- _Aufgaben zur Übung_:
• A. Nenne alle Musiker der Band, die im Konzertbericht namentlich aufgeführt werden, jeweils mit ihrem Instrument.
• B. Erkläre anhand des Konzertberichts, warum eine junge Frau übers Geländer steigt und wie diese Aktion ausgeht.
• C. Unter welchem Namen stellt Faber laut dem Konzertbericht den Gitarristen Max Kämmerling vor?

- _Textauszug_:
Als Sohn des schweizer-italienischen Cantautores Pippo Pollina jongliert er ähnlich virtuos mit Worten und Melodien wie der Vater, aber von dessen geschmackvollem, bürgerlichem Rotwein-Trinker-Duktus will er sich spürbar abgrenzen. Sowie seine "Goran Koc y Vocalist Orkestar Band" die Bühne stürmt, gewinnt die Musik einen schrägen, rumpeligen Charme, der hervorragend zu Fabers kraftvoll-deftiger Poesie passt.

Gitarrist und Schlagwerker Tillmann Ostendarp, Bassist Janos Mijnssen, Gitarrist Max Kämmerling (den Faber später ohne mit der Wimper zu zucken als "Max Giesinger" vorstellt) und Keyboarder Silvan Koch spielen mit ungestümer Chupze einen lebenshungrigen Balkan-Folkrock, der auch mal Anleihen an Hotjazz oder Italo-Schmalz nimmt und inmitten des mit schummrigen Lichtquellen und Spiegeln schön gestalteten Bühnenbildes eine schwärmerisch-trunkene Atmosphäre entwickelt.

Das textsichere Publikum lässt sich mitreißen von diesem musikalischen Vollrausch und seiner Absage an die neue Spießigkeit: Als Faber das Publikum auf der Balustrade aus einer anarchischen Laune heraus auffordert, ins Auditorium zu springen, steigt eine junge Frau tatsächlich übers Geländer und lässt sich fallen – und wird zum Glück von starken Junge-Männer-Armen aufgefangen. Hätte auch schiefgehen können, aber, um mit Gerhard Polt zu sprechen: Das Minimum, was man von der Jugend erwarten kann, ist, dass sie Unfug anstellt. Ab da gibt es kein Halten mehr. Als Faber als verschmähter Liebhaber seiner Ex hinterherruft "Warum, du Nutte, träumst du nicht von mir?", stimmen Frauen genauso ein wie Männer.

- _Rohdaten_:
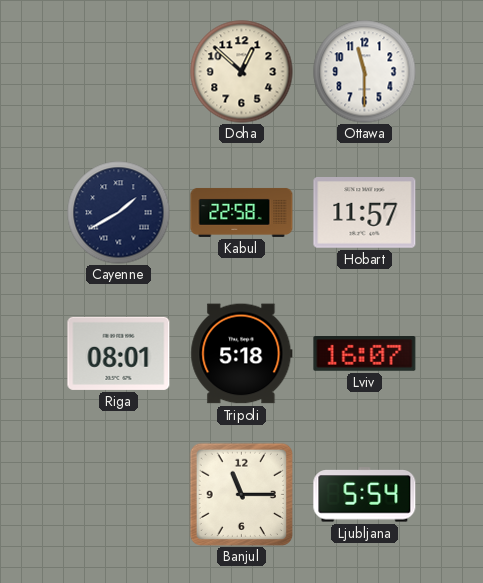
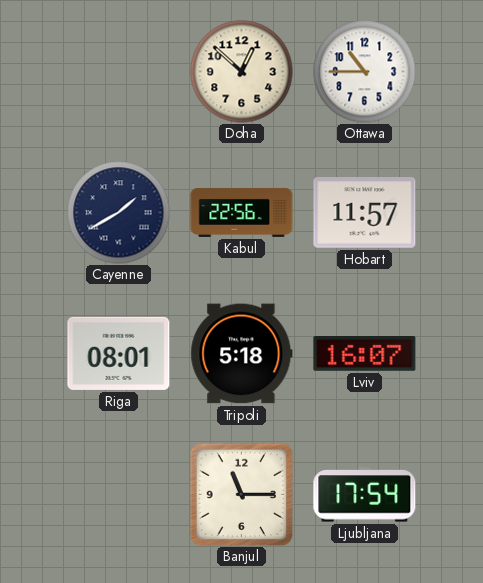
Ottawa: 11:30 -> 10:45
Kabul: 22:58 -> 22:56
Ljubljana: 5:54 -> 17:54
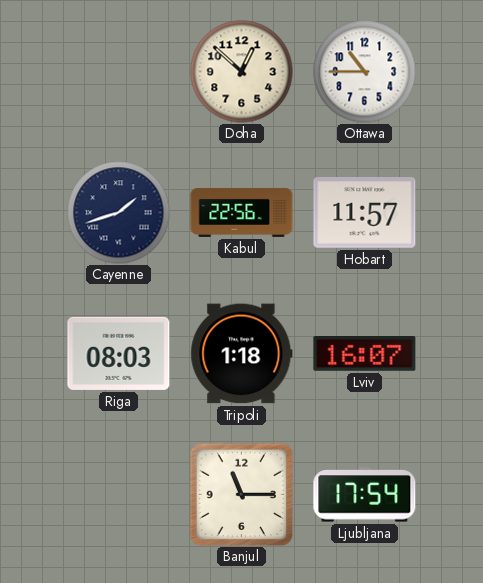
Cayenne: 1:40 -> 1:42
Riga: 08:01 -> 08:03
Tripoli: 5:18 -> 1:18
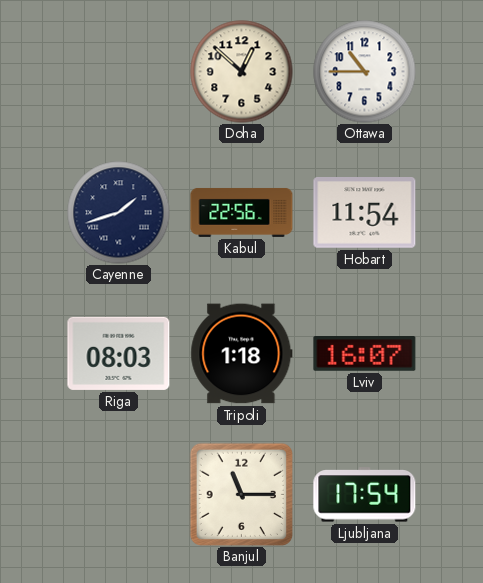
Hobart: 11:57 -> 11:54
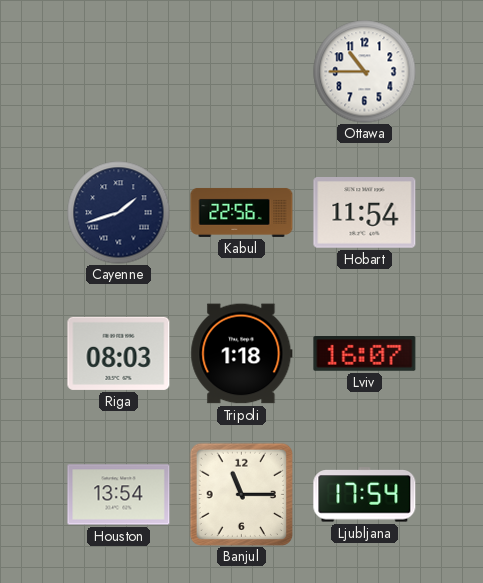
Doha: 12:52 -> none
Houston: none -> 13:54
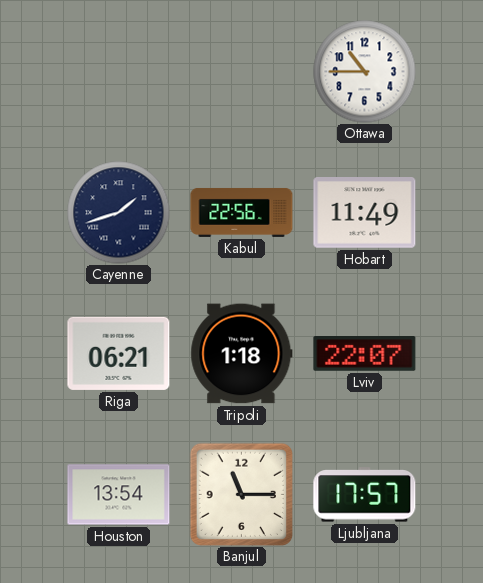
Hobart: 11:54 -> 11:49
Riga: 08:03 -> 06:21
Lviv: 16:07 -> 22:07
Ljubljana: 17:54 -> 17:57
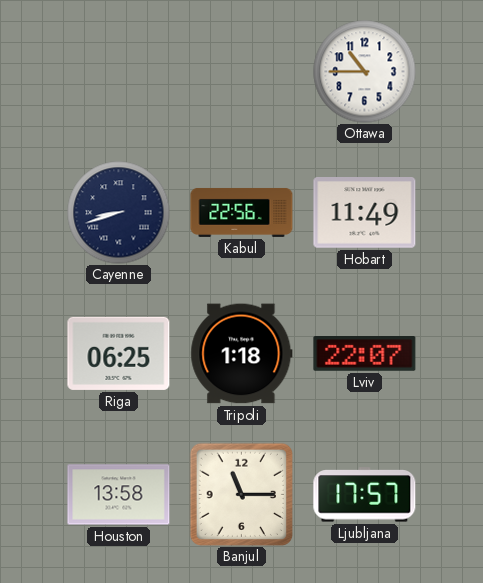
Cayenne: 1:42 -> 8:42
Riga: 06:21 -> 06:25
Houston: 13:54 -> 13:58
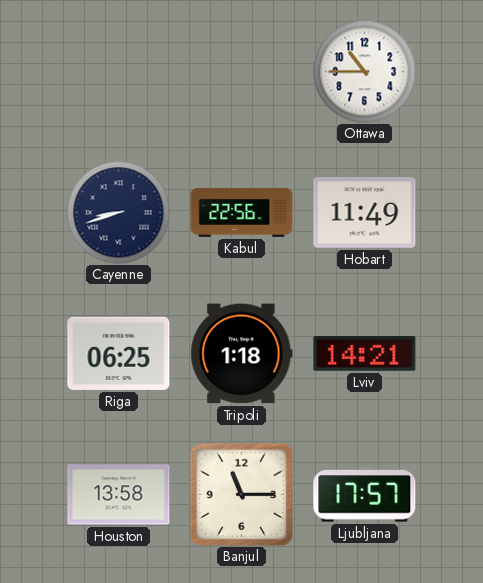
Lviv: 22:07 -> 14:21
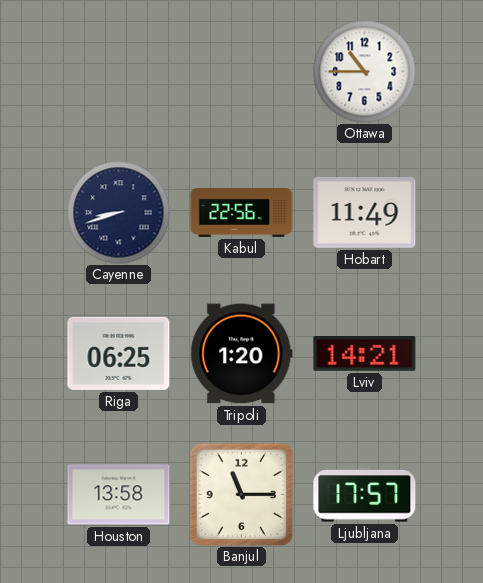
Tripoli: 1:18 -> 1:20
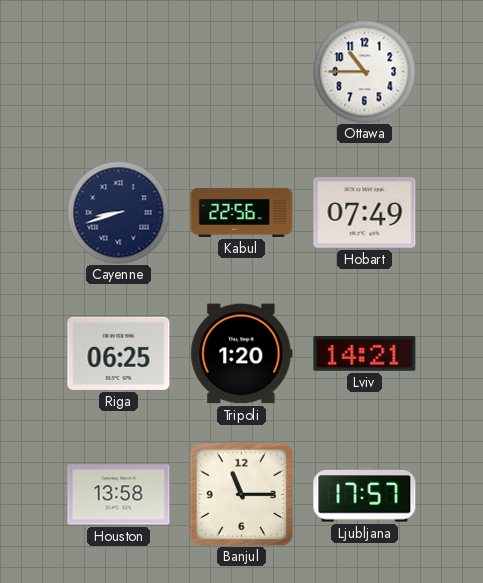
Hobart: 11:49 -> 07:49
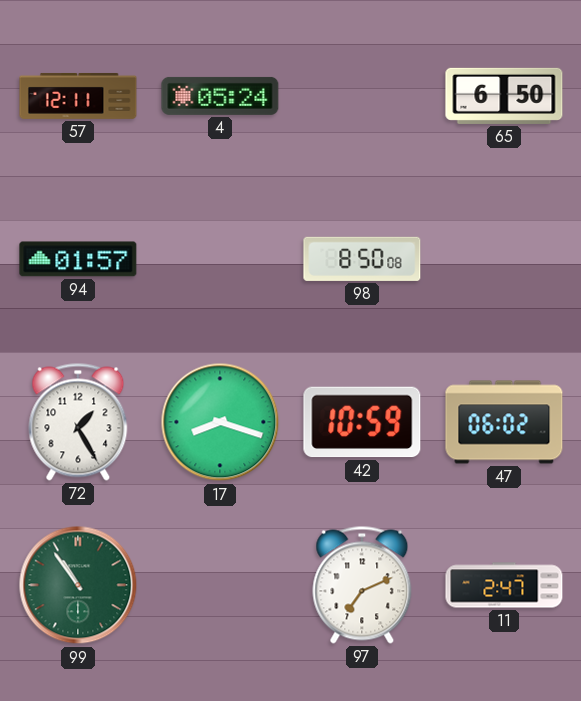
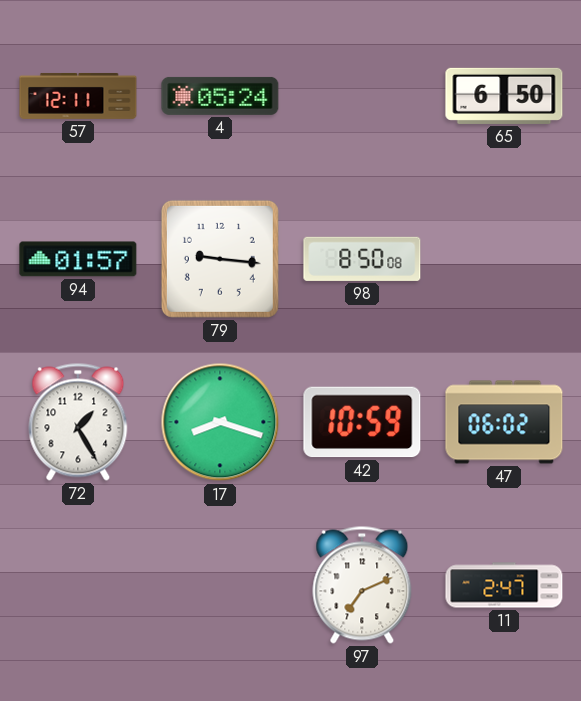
79: none -> 9:16
99: 10:54 -> none
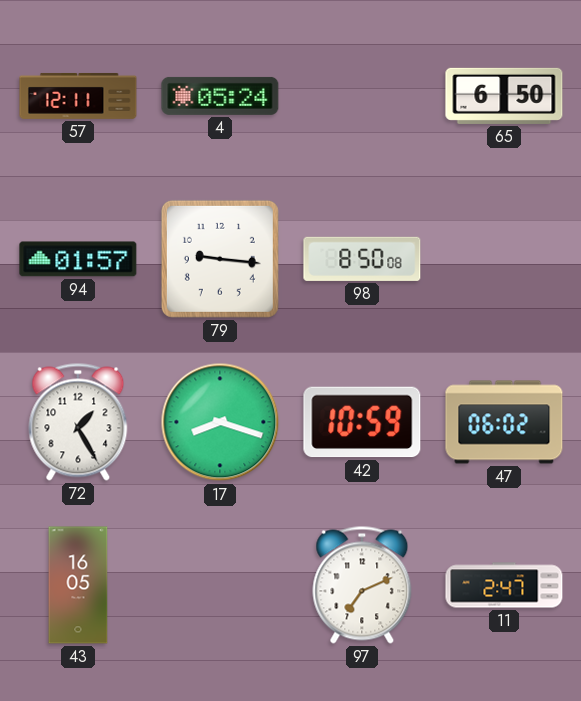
43: none -> 16:05
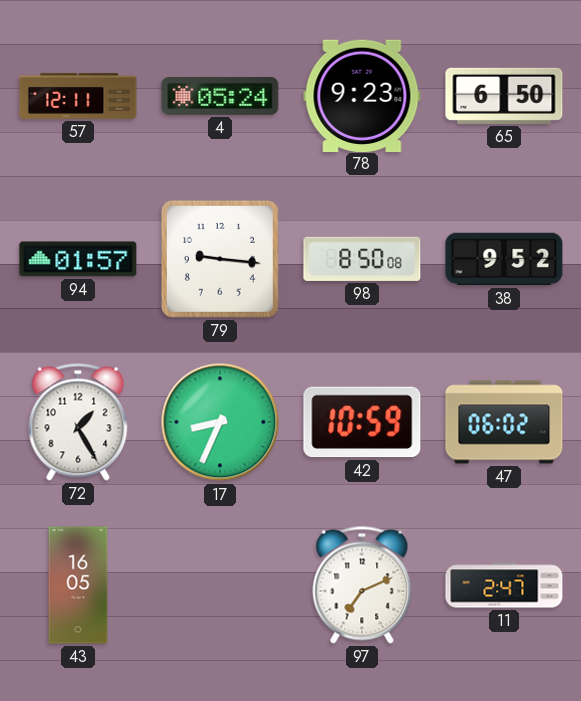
78: none -> 9:23
38: none -> 9:52
17: 8:18 -> 8:34
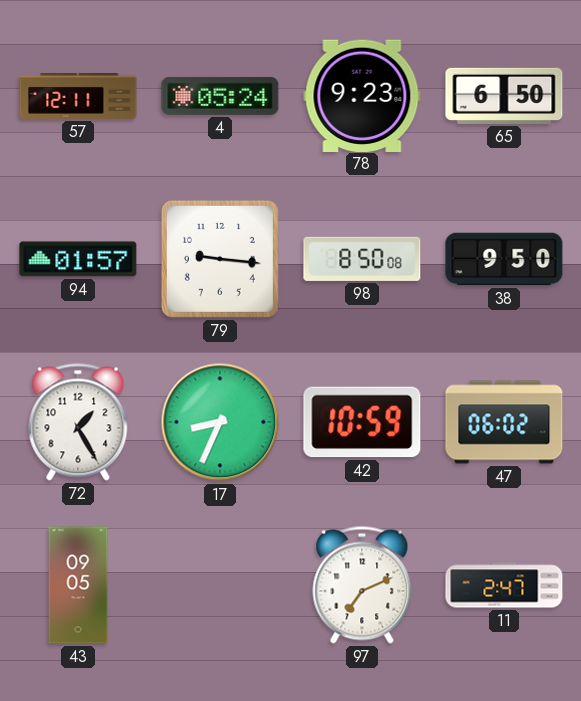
38: 9:52 -> 9:50
43: 16:05 -> 09:05
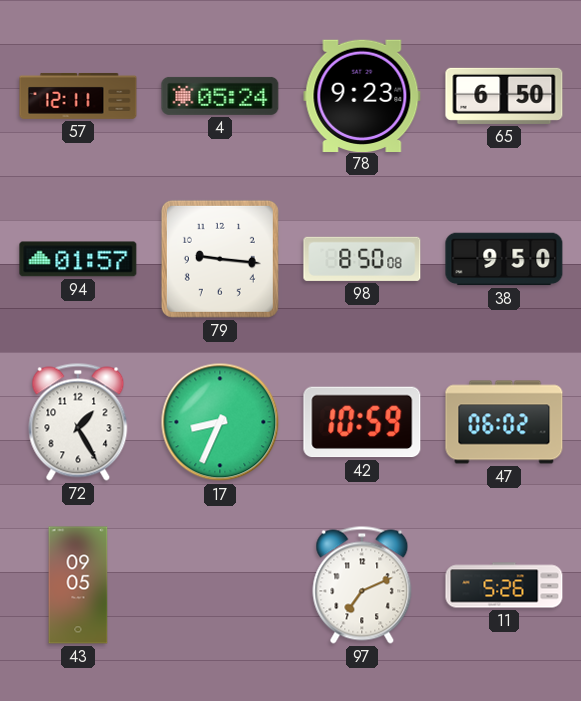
11: 2:47 -> 5:26
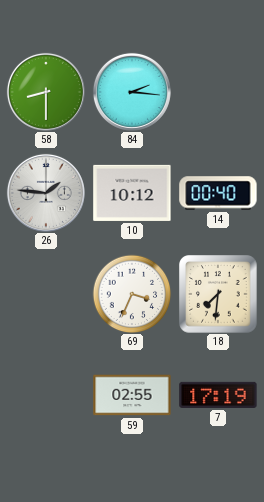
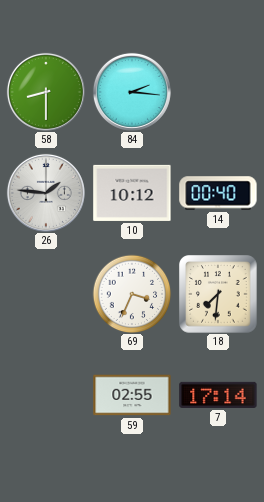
7: 17:19 -> 17:14
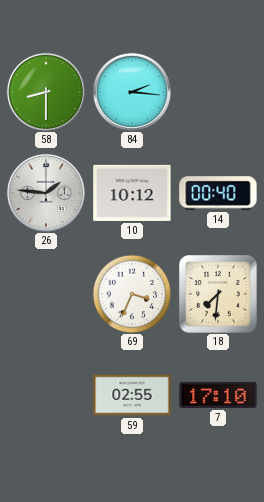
7: 17:14 -> 17:10
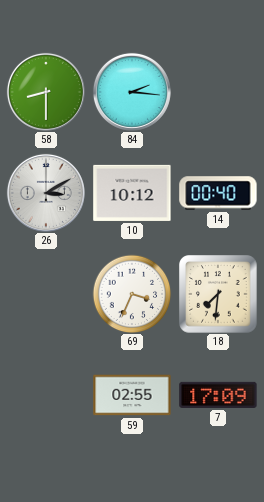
26: 1:46 -> 3:10
7: 17:10 -> 17:09
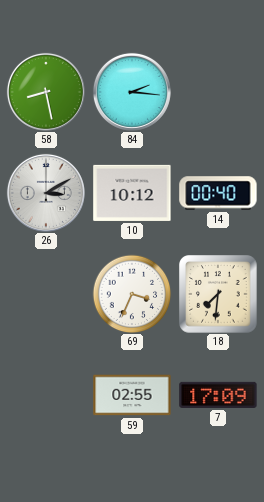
58: 8:30 -> 8:28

- _Erwartete Ergebnisse_:
• A. Tillmann Ostendarp (Gitarre und Schlagwerk), Janos Mijnssen (Bass), Max Kämmerling (Gitarre), Silvan Koch (Keyboard)

• B. Faber fordert das Publikum auf der Balustrade aus einer anarchischen Laune heraus auf, ins Auditorium zu springen. Die junge Frau lässt sich daraufhin fallen und wird von starken Armen junger Männer aufgefangen.

• C. Als „Max Giesinger“.